The South Coast Air Quality Management District issued an emergency order on Sunday that temporarily suspends permit requirements for crematoriums for at least the next 10 days in Los Angeles County.
The air pollution agency limits the number of human remains that may be cremated each month, based on potential air quality impacts. However, the pandemic has caused the current death rate to skyrocket, placing a strain on hospitals, funeral homes, and crematoriums.
“The current rate of death is more than double that of pre-pandemic years, leading to hospitals, funeral homes, and crematoriums exceeding capacity without the ability to process the backlog of cases,” South Coast AQMD said in a news release.

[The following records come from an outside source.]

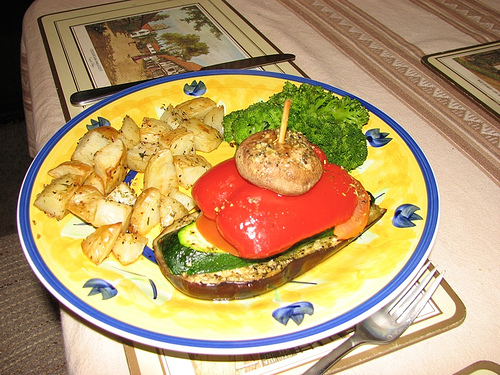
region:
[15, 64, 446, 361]
A meal on a colorful plate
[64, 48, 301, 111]
A knife to the left of the plate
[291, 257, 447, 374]
A fork to the right of the plate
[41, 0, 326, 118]
A picture on the placemat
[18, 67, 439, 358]
A yellow plate with blue flowers and border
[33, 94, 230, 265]
Spicy fried potatoes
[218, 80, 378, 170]
Broccoli next to the potatoes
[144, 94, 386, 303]
Tomato, mushroom, pepper and zucchini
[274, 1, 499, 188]
Southwestern design on the tablecloth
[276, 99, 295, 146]
A stick holding the food together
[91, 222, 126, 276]
potato is sliced up and seasoned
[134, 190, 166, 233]
potato is sliced up and seasoned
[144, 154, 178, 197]
potato is sliced up and seasoned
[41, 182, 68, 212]
potato is sliced up and seasoned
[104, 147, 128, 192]
potato is sliced up and seasoned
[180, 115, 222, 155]
potato is sliced up and seasoned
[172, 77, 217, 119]
potato is sliced up and seasoned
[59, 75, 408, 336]
food on yellow plate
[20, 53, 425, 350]
plate has a blue rim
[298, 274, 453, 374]
silver fork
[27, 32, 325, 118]
a silver butter knife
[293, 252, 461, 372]
a silver fork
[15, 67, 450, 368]
a yellow and blue plate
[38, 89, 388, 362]
a plate with food on it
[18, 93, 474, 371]
a yellow and blue plate on a table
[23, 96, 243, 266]
a plate with potatos on it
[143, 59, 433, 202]
a plate with broccoli on it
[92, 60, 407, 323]
a plate with a pepper on it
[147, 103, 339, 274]
a plate with a mushroom on it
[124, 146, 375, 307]
a plate with eggplant on it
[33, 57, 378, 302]
Food sitting on plate on table.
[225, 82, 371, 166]
Broccoli sitting on plate.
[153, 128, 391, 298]
Vegetable sandwich sitting on plate.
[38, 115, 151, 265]
Roasted potatoes sitting on plate.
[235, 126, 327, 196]
Mushroom sitting on red pepper.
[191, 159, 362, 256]
Red pepper slice sitting on zucchini.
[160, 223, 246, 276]
Zucchini sitting on on slice of egg plant.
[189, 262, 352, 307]
Edge of egg plant lying on plate.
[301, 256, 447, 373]
Fork lying on table next to plate.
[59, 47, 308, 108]
Knife lying on table next to plate.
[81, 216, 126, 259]
potatoe on a plate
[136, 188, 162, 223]
potatoe on a plate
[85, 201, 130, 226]
potatoe on a plate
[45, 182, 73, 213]
potatoe on a plate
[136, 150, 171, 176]
potatoe on a plate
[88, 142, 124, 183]
potatoe on a plate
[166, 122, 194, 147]
potatoe on a plate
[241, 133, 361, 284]
food on a plate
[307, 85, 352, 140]
food on a plate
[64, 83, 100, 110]
fork on a table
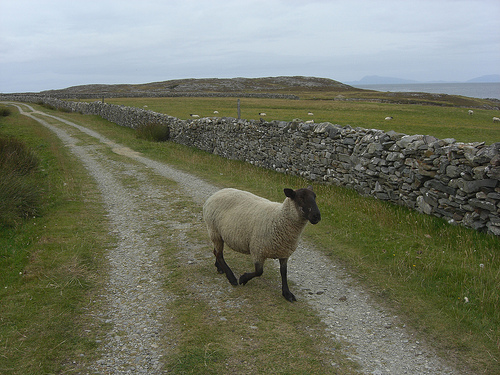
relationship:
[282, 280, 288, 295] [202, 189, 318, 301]
black foot sheep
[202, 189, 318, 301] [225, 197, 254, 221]
sheep with white fur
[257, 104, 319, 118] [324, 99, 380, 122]
sheep in field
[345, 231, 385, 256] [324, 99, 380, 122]
green grass in field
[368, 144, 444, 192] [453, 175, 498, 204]
wall made of rocks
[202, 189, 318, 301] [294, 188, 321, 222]
sheep has black face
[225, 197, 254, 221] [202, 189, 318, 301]
fur of sheep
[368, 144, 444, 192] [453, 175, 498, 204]
wall of rocks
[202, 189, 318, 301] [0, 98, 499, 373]
sheep on road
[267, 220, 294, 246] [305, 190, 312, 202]
white and brown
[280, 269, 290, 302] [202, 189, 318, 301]
leg of sheep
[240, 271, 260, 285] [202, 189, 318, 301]
leg of sheep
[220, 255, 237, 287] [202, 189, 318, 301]
leg of sheep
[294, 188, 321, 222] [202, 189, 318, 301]
head of sheep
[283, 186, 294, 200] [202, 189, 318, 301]
ear of sheep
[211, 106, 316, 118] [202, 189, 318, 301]
flock of sheep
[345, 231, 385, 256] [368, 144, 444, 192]
green bush near wall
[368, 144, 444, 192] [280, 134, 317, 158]
wall made of stone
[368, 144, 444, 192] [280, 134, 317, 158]
wall of stone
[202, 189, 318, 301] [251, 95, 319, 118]
sheep in pasture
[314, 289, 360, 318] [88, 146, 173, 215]
dirt on road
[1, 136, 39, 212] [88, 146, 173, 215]
bushes near road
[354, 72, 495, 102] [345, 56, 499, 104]
mountains in distance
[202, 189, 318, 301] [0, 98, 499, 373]
sheep walking on road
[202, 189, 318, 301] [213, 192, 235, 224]
sheep has wool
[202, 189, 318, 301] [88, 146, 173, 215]
sheep on road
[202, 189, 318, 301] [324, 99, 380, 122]
sheep on field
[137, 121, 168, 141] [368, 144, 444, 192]
bush near wall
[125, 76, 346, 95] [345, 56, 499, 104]
hills in distance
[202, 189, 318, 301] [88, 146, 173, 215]
sheep in road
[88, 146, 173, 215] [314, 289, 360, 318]
road made of dirt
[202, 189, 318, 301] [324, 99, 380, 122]
sheep in field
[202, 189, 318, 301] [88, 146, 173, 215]
sheep walking on road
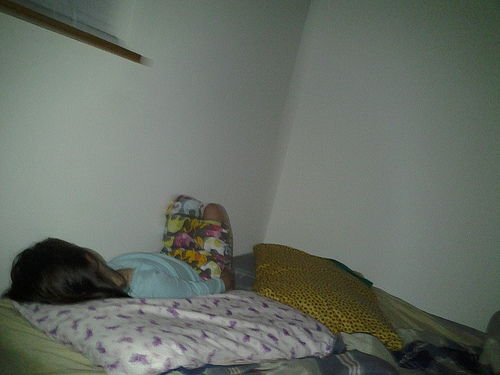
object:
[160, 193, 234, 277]
flowery pants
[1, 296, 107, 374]
sheets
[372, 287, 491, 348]
sheets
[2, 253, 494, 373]
bed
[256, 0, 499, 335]
wall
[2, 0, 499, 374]
room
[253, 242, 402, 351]
pillow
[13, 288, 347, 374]
pillow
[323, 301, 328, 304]
dots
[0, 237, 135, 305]
hair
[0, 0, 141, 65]
shelf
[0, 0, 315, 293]
wall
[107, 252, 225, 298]
t-shirt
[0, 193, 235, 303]
kid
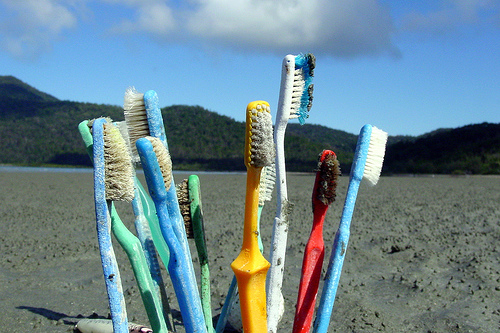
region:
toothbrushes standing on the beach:
[9, 8, 498, 298]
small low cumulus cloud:
[124, 3, 446, 67]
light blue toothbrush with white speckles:
[87, 108, 143, 332]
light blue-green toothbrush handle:
[109, 204, 171, 331]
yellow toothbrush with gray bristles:
[224, 94, 277, 331]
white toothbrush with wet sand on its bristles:
[266, 46, 313, 327]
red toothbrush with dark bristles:
[298, 140, 337, 332]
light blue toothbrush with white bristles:
[327, 121, 397, 332]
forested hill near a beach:
[4, 61, 87, 161]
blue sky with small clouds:
[321, 13, 493, 112]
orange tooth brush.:
[200, 86, 280, 331]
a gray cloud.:
[130, 0, 420, 70]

The order came at the request of the L.A. County coroner’s office and the L.A. County Department of Public Health “to protect public health and to respond to the current emergency.”
As of Jan. 15, more than 2,700 bodies were being stored at local area hospitals and the coroner’s office in L.A. County, according to the order.

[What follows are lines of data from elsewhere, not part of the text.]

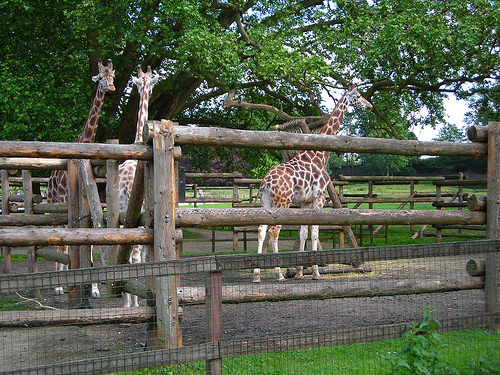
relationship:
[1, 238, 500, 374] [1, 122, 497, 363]
net below fence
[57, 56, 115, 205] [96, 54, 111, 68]
giraffe has antlers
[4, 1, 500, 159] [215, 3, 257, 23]
tree has branch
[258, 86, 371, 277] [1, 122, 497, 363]
giraffe at zoo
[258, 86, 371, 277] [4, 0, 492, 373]
giraffe at zoo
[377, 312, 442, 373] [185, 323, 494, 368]
bush on lawn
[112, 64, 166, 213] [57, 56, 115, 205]
giraffe next to giraffe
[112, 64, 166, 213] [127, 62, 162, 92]
giraffe has head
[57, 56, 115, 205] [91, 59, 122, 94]
giraffe has head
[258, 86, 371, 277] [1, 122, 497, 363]
giraffe behind fence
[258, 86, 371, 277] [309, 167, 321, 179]
giraffe has spot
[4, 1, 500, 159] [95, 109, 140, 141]
tree has trunk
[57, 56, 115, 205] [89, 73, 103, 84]
giraffe has ear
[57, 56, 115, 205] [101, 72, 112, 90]
giraffe has face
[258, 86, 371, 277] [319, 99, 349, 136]
giraffe has neck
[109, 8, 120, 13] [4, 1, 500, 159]
leaf on tree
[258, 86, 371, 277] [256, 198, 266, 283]
giraffe has leg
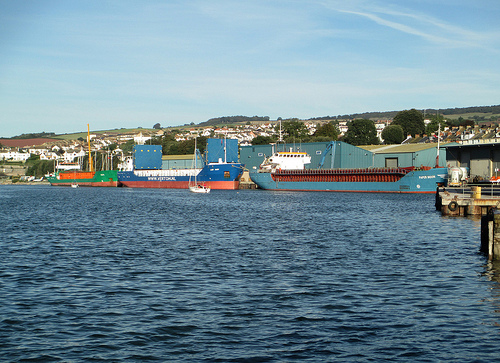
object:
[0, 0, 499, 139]
sky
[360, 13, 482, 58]
clouds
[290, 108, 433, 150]
trees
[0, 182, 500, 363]
water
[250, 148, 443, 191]
boats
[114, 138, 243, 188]
boat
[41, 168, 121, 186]
boat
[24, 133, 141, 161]
houses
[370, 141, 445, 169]
buildings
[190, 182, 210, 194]
boat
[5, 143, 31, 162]
building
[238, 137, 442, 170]
building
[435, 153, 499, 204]
pier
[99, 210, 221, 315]
waves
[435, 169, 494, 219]
dock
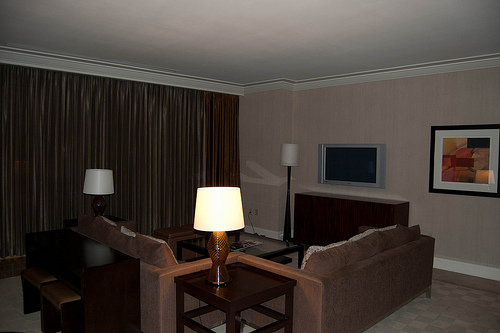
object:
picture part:
[435, 132, 447, 151]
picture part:
[463, 131, 492, 156]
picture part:
[465, 154, 499, 183]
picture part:
[433, 166, 447, 188]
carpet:
[361, 281, 500, 333]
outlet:
[249, 208, 253, 214]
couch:
[237, 221, 435, 333]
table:
[24, 228, 141, 333]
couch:
[75, 216, 244, 333]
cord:
[248, 212, 256, 233]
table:
[177, 232, 305, 269]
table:
[173, 259, 297, 331]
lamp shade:
[82, 168, 115, 195]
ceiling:
[0, 4, 499, 80]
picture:
[440, 137, 491, 184]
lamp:
[277, 142, 300, 167]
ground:
[0, 275, 500, 333]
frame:
[428, 124, 500, 199]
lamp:
[192, 186, 244, 233]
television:
[316, 139, 387, 188]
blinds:
[0, 62, 241, 257]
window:
[0, 69, 239, 245]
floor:
[359, 280, 497, 333]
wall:
[248, 84, 489, 272]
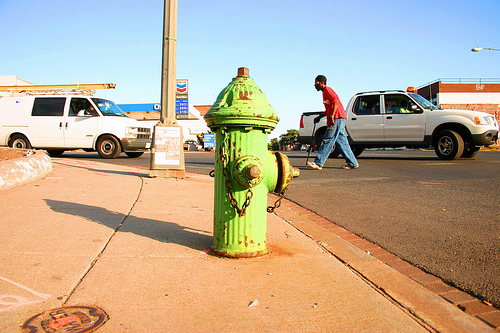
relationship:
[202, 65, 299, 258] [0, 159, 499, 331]
hydrant on sidewalk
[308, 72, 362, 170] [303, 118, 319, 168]
person has cane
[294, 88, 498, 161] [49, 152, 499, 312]
vehicle on street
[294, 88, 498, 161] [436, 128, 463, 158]
vehicle has wheel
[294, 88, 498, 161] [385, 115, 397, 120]
vehicle has handles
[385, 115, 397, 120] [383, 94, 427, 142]
handles on door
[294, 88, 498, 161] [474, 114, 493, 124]
vehicle has headlight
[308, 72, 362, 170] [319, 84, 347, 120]
person wearing shirt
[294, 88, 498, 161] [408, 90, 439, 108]
vehicle has windshield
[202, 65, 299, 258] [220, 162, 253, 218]
hydrant has chain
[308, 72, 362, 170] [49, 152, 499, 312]
person crossing street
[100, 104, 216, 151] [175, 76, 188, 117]
station has sign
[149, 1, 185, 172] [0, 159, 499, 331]
pole on sidewalk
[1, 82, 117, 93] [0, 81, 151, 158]
ladder on van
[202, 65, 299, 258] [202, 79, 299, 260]
hydrant has rust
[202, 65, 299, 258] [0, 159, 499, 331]
hydrant near edge of sidewalk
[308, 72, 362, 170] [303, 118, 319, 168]
person using cane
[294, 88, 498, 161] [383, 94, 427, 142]
vehicle has door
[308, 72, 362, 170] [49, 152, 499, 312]
person walking across street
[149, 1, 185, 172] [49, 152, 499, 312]
pole on street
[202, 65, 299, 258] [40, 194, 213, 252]
hydrant has shadow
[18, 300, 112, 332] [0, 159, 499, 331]
cover on sidewalk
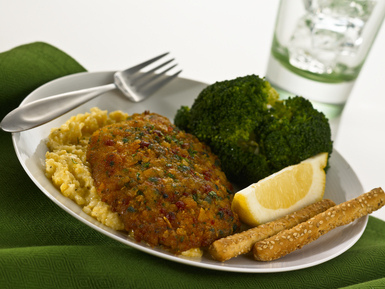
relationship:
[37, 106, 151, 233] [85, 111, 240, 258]
egg under cutlet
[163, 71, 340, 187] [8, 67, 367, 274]
broccoli in plate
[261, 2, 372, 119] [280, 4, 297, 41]
glass of water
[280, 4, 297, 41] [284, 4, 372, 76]
water with ice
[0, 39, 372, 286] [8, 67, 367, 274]
table cloth under plate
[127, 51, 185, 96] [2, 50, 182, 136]
prongs on fork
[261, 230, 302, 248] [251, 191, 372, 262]
seeds on breadstick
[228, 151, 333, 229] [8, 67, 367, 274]
lemon on plate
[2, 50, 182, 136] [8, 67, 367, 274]
fork in plate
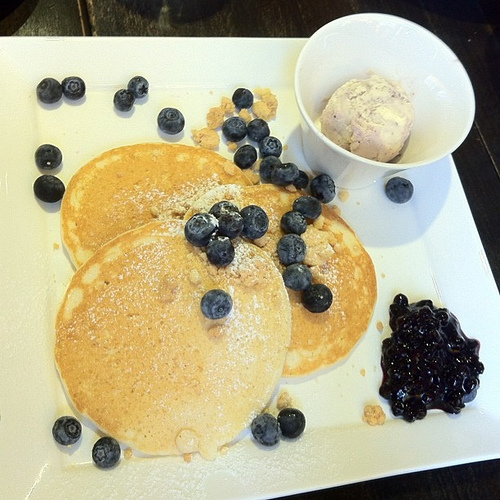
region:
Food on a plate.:
[2, 26, 496, 479]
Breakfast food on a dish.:
[3, 30, 494, 467]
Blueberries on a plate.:
[26, 68, 91, 107]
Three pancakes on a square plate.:
[54, 139, 381, 459]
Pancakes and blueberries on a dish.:
[49, 139, 386, 457]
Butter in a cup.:
[293, 27, 480, 199]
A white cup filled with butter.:
[292, 29, 479, 200]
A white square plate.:
[2, 34, 498, 494]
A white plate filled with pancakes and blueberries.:
[4, 35, 499, 493]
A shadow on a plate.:
[277, 124, 456, 246]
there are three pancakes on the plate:
[53, 138, 378, 455]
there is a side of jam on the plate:
[378, 290, 483, 425]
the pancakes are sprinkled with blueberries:
[24, 73, 369, 458]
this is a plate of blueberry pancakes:
[28, 73, 383, 460]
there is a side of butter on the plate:
[288, 8, 474, 183]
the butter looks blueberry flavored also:
[314, 68, 420, 170]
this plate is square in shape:
[1, 29, 497, 498]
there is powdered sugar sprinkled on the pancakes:
[82, 158, 289, 328]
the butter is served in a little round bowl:
[291, 8, 476, 190]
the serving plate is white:
[6, 30, 498, 495]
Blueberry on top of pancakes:
[199, 185, 275, 259]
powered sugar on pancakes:
[208, 319, 250, 349]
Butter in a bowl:
[333, 75, 419, 149]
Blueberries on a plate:
[59, 423, 116, 462]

Refrigerated trucks and members of the National Guard were recently sent to the county to help the coroner handle the temporary storage, KTLA reported.
Meanwhile, a report released last week by Los Angeles County Health Services said an estimated one in three people in Los Angeles have been infected with COVID-19 since the start of the pandemic.
Earlier this month, health officials said that a person was dying every eight minutes from the virus in L.A. County.
The emergency order lifting the limits noted that the coroner anticipates another surge as a result of the New Year’s holiday, “since deaths tend to occur 4-6 weeks after gatherings.”
As of early Tuesday, Los Angeles County has reported more than 1,024,190 confirmed coronavirus cases and at least 13,936 deaths from the virus. There are 7,328 people currently hospitalized with COVID-19, 23% of whom are in the ICU, according to the latest numbers in the county.